The study of the Torah affords the Jew with the opportunity to awaken himself to the aquisition of true wisdom. If one has been involved in secular wisdom, he may, at first, and even for an extended period of time, think that the Torah is similar to these wisdoms, differing only in that it’s subject is Holy. But there is much more fundamental difference; this point of difference being the pivitol point on which one’s whole success in life is dependent.

One must understand that the Torah is coming to awaken the Jew to the innate wisdom which is his natural inheritance, so to speak. Although the Mishnah in Avos states that the Torah is not an inheritance, this is coming to teach that Torah knowledge must be acquired through labor. But the wisdom that is gained through the Torah is wisdom that is an innate parcel of the person’s very existance.

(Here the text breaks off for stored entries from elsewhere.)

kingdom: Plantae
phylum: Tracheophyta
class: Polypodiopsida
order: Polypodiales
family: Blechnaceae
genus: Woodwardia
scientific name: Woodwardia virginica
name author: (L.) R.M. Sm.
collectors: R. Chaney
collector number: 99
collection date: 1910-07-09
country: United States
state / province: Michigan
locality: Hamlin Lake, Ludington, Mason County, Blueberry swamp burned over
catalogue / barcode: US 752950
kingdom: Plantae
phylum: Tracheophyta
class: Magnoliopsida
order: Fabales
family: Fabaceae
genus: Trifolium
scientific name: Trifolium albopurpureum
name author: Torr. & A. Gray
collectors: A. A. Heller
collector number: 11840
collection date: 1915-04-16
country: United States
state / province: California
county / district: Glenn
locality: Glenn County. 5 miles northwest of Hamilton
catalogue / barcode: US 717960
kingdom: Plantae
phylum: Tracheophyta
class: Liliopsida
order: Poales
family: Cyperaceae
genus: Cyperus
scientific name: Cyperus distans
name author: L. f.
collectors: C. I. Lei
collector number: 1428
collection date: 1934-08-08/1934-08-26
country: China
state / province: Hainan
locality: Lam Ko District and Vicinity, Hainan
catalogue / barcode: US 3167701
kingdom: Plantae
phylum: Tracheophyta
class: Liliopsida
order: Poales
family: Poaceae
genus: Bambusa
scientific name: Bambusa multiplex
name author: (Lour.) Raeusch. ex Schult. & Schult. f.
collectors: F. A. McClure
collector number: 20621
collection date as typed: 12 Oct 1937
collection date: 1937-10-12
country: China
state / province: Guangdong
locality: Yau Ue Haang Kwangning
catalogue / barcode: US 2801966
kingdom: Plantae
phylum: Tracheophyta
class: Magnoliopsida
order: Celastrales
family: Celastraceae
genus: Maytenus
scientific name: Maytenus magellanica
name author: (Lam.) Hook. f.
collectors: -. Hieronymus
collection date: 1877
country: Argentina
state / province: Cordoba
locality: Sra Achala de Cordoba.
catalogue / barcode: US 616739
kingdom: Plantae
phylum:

This matter is very difficult to explain. One who had merited this already understands it well, and one who had not yet meritied this, he must search and pray to merit it. For truly all is dependent upon it. The Torah is given to enlighten our lives in all matters, to makes us wise in all the ways of our lives, in all that we encounter. It is not principally a matter of mastering subjects and then applying this knowledge to situations as they occur, rather a matter of having been transformed by the Torah into a ‘wise person’ whose pereceptions and acts are Holy by virtue of the fact of having awakened his true Holy nature.

May every Jew merit to come closer to his true destiny, amen.